Era “Ekonomi Baru” setelah tahun 1990 yang sangat menekankan teknologi tinggi 
dan kemudahan komunikasi informasi, turut merubah pola perusahaan dalam 
mempertahankan pekerjanya. Dahulu, perusahaan akan mempertahankan para 
pekerjanya di tengah resesi, walaupun mereka tidak terlalu diperlukan. 
Sekarang, seiring berkembangnya era ekonomi baru, berkembang pula budaya yang 
menitikberatkan pada bottom line yang mengandung arti bahwa laba hari ini bukan 
laba jangka panjang, sehingga ketika menghadapi masalah maka perusahaan perlu 
mengambil tindakan cepat dan menentukan. Mempertahankan pekerja pada saat 
perusahaan bermasalah, saat ini, dipandang sebagian pihak sebagai tindakan 
lemah hati dan rendah pikiran. Lebih jauh lagi, telah muncul idiom baru yang 
berbunyi “pecat pegawai anda begitu tidak dibutuhkan lagi, karena mereka selalu 
bisa dikontrak (outsourcing) lagi nanti saat diperlukan”.
 
Munculnya era ekonomi baru beserta budaya baru yang ditimbulkannya, akan sangat 
berpengaruh terhadap pinjaman konsumtif yang diberikan bank kepada nasabahnya, 
yang hampir seluruhnya, merupakan pekerja. Kerentanan kondisi pekerja yang ada 
saat ini akan membuat pekerja mudah sekali kehilangan pekerjaannya. Pada saat 
seseorang kehilangan pekerjaan, hal utama yang akan dipenuhi adalah kebutuhan 
pokok mereka dalam mempertahankan kehidupannya. Dari sisi psikologi, pada saat 
seseorang mempunyai sumber daya yang terbatas, maka pemenuhan kewajiban 
(hutang) akan menjadi urutan pemenuhan yang terakhir. Dengan demikian, risiko 
yang akan ditanggung oleh sebuah bank yang mempunyai portfolio pembiayaan 
konsumtif yang besar turut menjadi besar setiap siklus resesi terjadi pada roda 
perekonomian.
 
Permasalahan penting lainnya yang membayangi portfolio pinjaman konsumtif yang 
besar adalah terjadinya kondisi suku bunga tinggi.

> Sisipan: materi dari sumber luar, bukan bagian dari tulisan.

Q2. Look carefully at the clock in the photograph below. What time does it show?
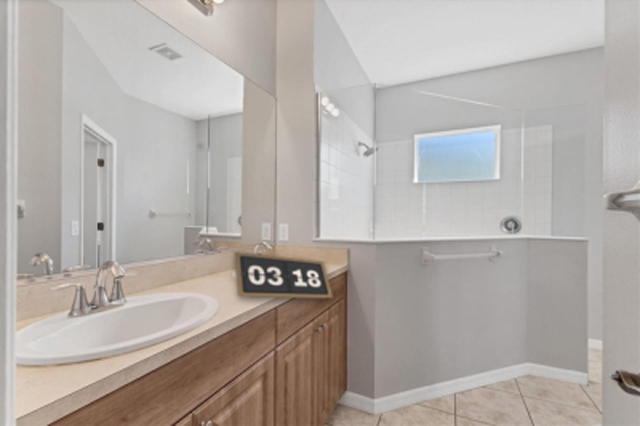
3:18
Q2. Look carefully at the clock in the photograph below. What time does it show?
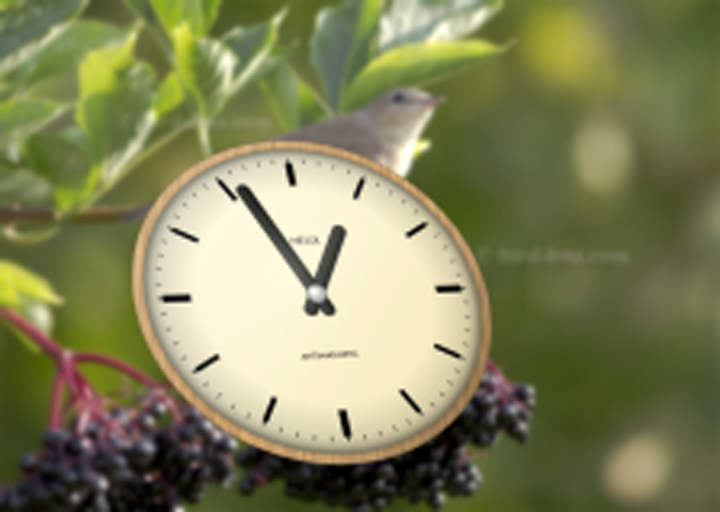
12:56
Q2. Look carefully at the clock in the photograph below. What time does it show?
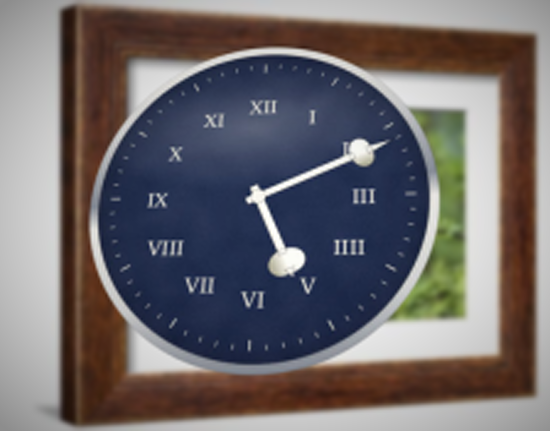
5:11
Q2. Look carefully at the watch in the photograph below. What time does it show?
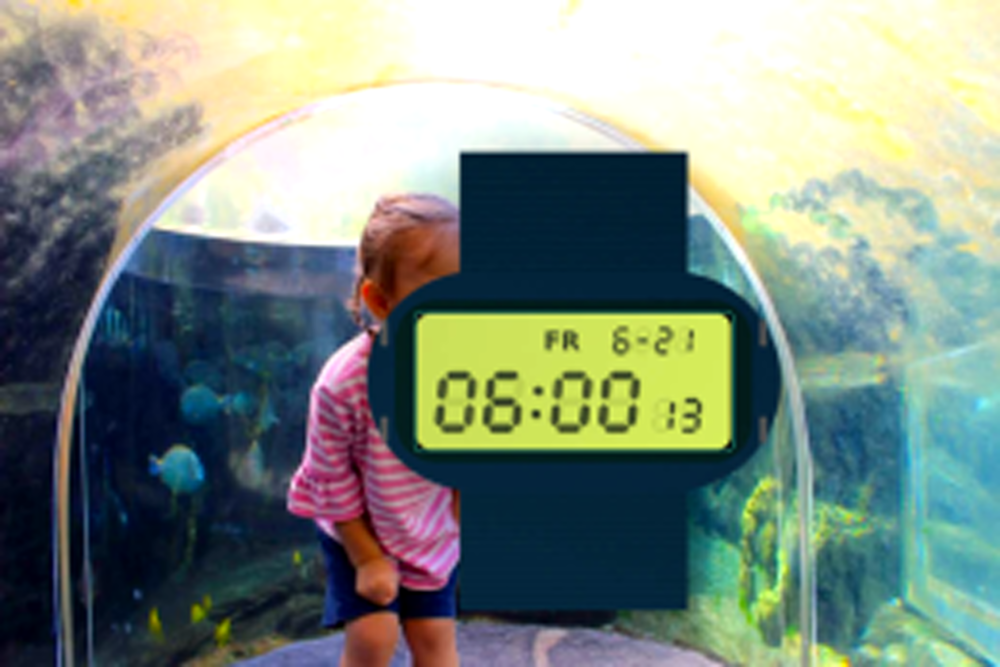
6:00:13
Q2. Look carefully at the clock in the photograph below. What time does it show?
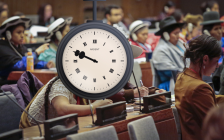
9:49
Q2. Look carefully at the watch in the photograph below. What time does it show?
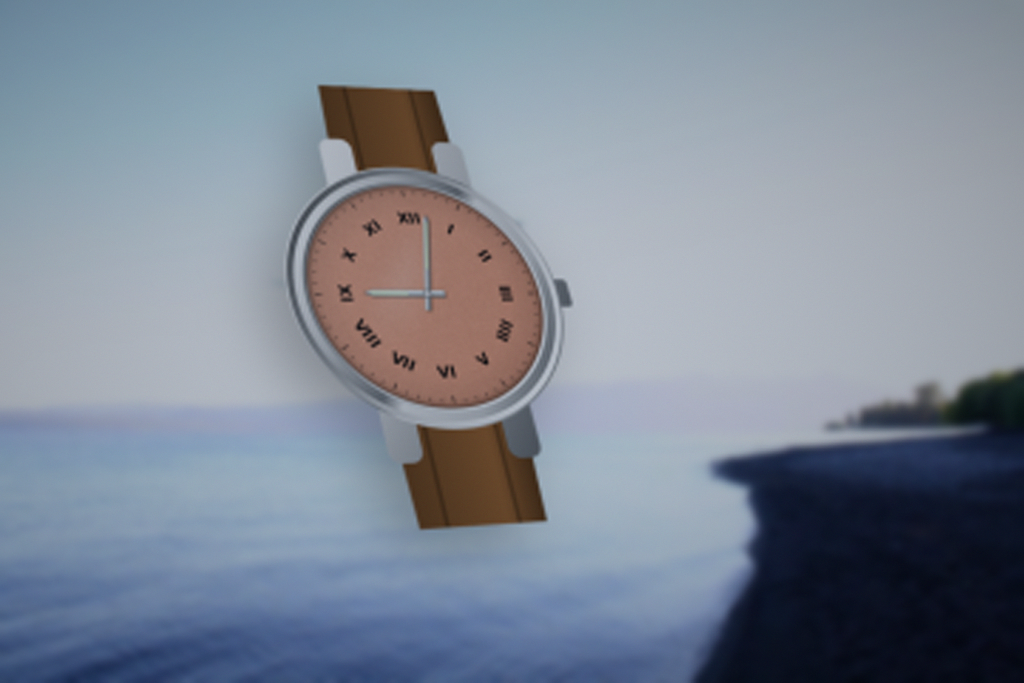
9:02
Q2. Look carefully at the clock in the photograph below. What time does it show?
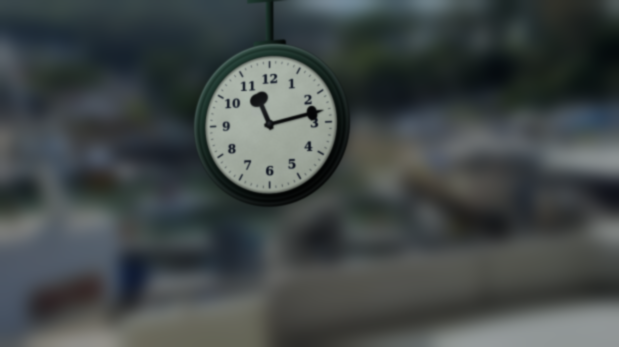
11:13
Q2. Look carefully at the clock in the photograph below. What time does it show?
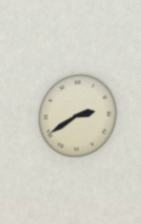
2:40
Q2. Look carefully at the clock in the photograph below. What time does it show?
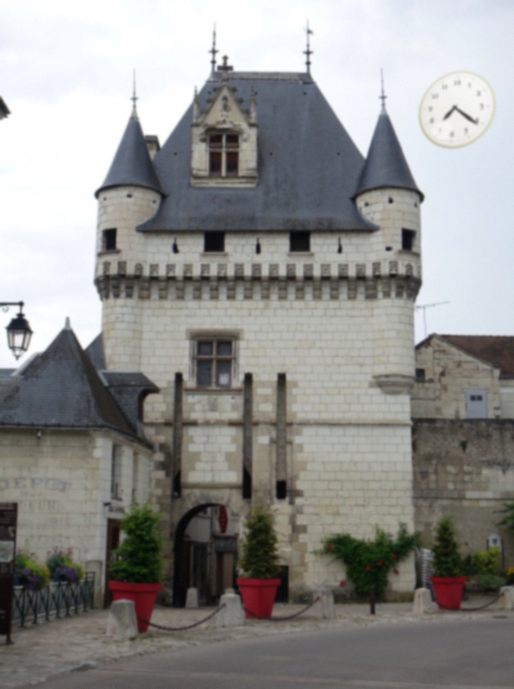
7:21
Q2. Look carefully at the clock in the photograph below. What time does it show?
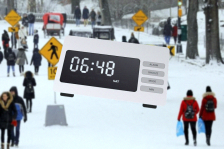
6:48
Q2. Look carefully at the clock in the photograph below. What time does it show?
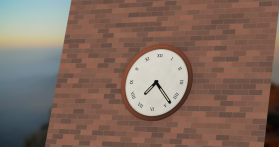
7:23
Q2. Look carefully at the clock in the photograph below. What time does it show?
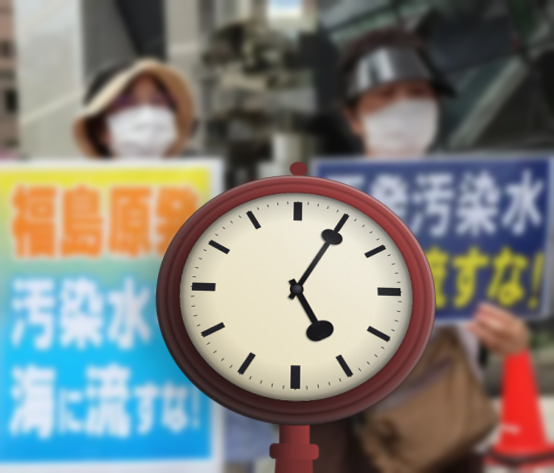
5:05
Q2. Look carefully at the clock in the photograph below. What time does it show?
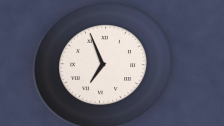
6:56
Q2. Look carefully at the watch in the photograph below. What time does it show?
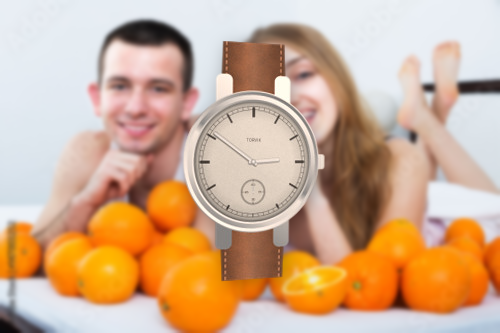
2:51
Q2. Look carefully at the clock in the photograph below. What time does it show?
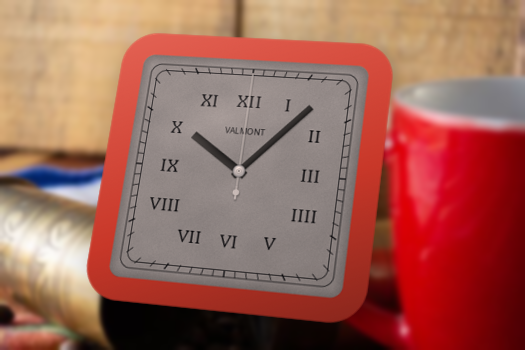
10:07:00
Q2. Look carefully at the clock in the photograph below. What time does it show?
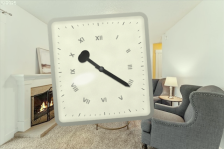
10:21
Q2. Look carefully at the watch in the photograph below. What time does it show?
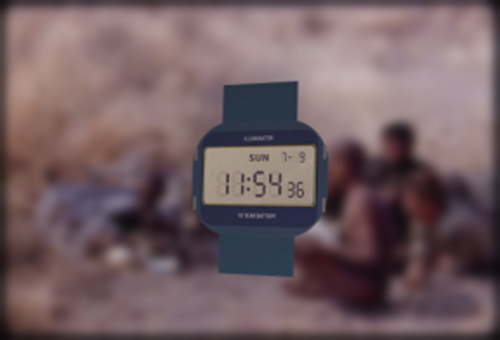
11:54:36
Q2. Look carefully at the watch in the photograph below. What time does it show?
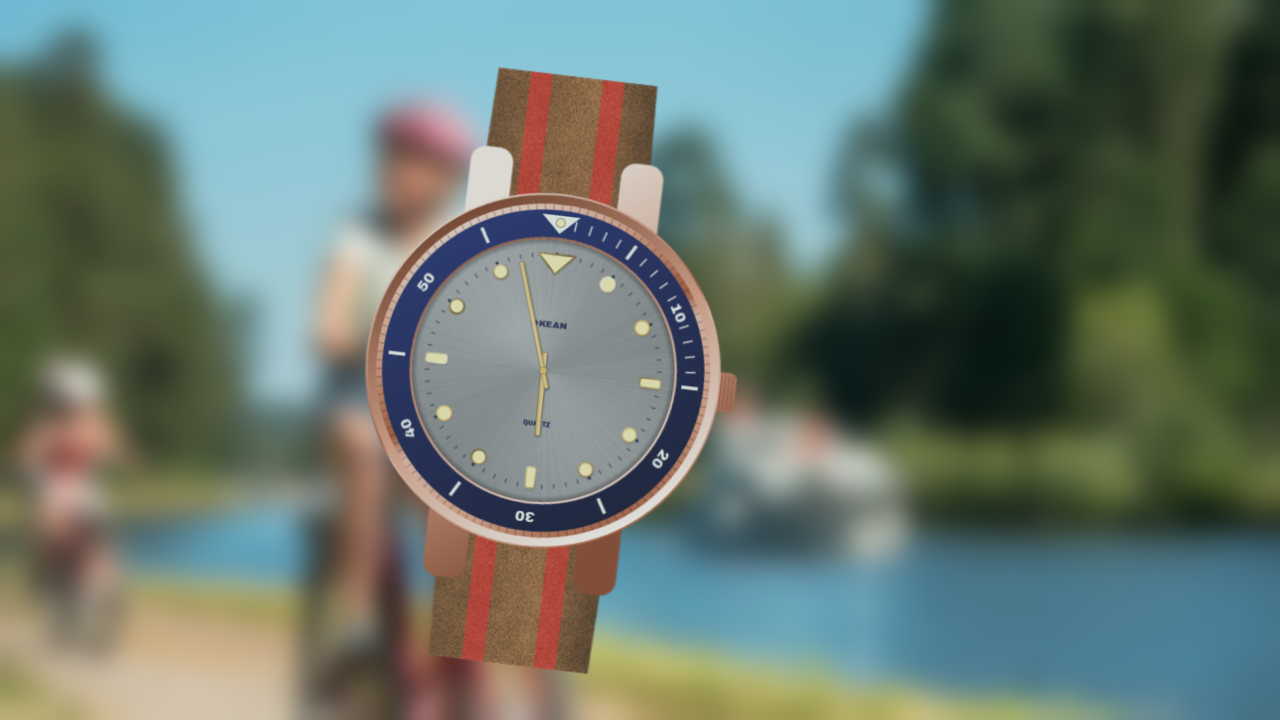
5:57
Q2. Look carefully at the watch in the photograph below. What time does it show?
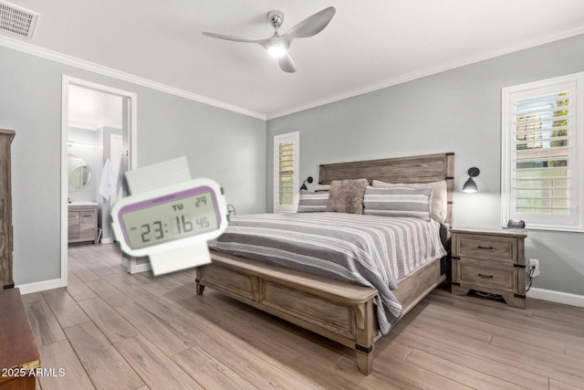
23:16
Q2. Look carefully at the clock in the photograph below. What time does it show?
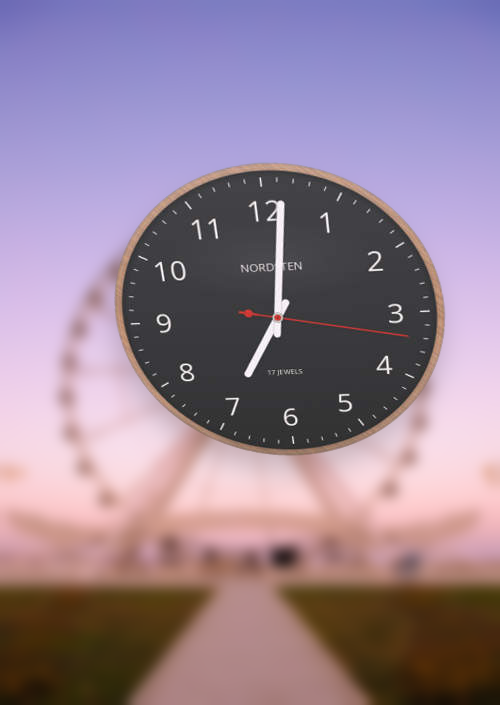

Menurut Stiliglitz, suku 
bunga tinggi sangat tidak baik bagi para pekerja (pegawai upahan), dan mereka 
akan rugi pada tiga hitungan, yaitu:
Tingginya suku bunga dapat menimbulkan naiknya angka pengangguran;
Tingginya pengangguran meletakkan tekanan terhadap besaran upah;
Akibat hutang yang dimiliki pekerja, suku bunga tinggi membuat makin 
berkurangnya kemampuan mereka mengeluarkan uang untuk kebutuhan lainnya.
Bila dikaji lebih lanjut, sistem bunga pada sebuah pembiayaan mempunyai 
pengaruh yang tidak baik bukan saja pada saat suku bunga tinggi, melainkan juga 
pada saat suku bunga rendah. Menurut Umer Chapra (1985), sistem bunga akan 
merugikan penghimpunan modal, baik suku bunga tersebut tinggi maupun rendah. 
Suku bunga yang tinggi akan “menghukum” pengusaha sehingga akan:
-         menghambat investasi dan formasi modal;
-         menimbulkan penurunan dalam produktivitas dan kesempatan kerja;
-         menyebabkan laju pertumbuhan yang rendah. 
Suku bunga yang rendah akan “menghukum” para penabung yang akan:
-         menimbulkan ketidakmerataan pendapatan dan kekayaan;
-         mengurangi rasio tabungan kotor;
-         merangsang pengeluaran konsumtif yang menimbulkan tekanan inflasioner;
-         mendorong investasi yang tidak produktif dan spekulatif;
-         menciptakan kelangkaan modal dan menurunnya kualitas investasi.
 
Bagi seorang pekerja yang sangat tergantung kepada perusahaan pada era ekonomi 
baru dengan budaya perusahaan yang berbeda dengan masa lalu, kondisi suku bunga 
yang tinggi maupun rendah mempunyai dampak yang signifikan dalam pemanfaatan 
dana yang mereka peroleh maupun miliki dari hasil pekerjaan mereka.
 
Dari paparan singkat di atas, dapat disimpulkan, pendapat sebagian pihak yang 
menyatakan bahwa pembiayaan konsumtif merupakan portfolio yang menguntungkan 
dan aman pada saat ini, sebenarnya kurang tepat. Sebaliknya, pelaku perbankan 
sadar bahwa terlalu besar mengelolah portfolio pembiayaan konsumtif merupakan 
sebuah “api dalam sekam”, yang tiba-tiba akan dapat menghabiskan semua yang ada 
pada saat yang tidak dapat diduga sebelumnya, dan dapat saja menjadi sebuah 
“dilemma” masa depan. Apakah fenomena “subprime mortgage” di Amerika tidak 
cukup menggugah para pelaku keuangan di Indonesia????
 
 
Penulis: MERZA GAMAL (Pengkaji Sosial Ekonomi Islami)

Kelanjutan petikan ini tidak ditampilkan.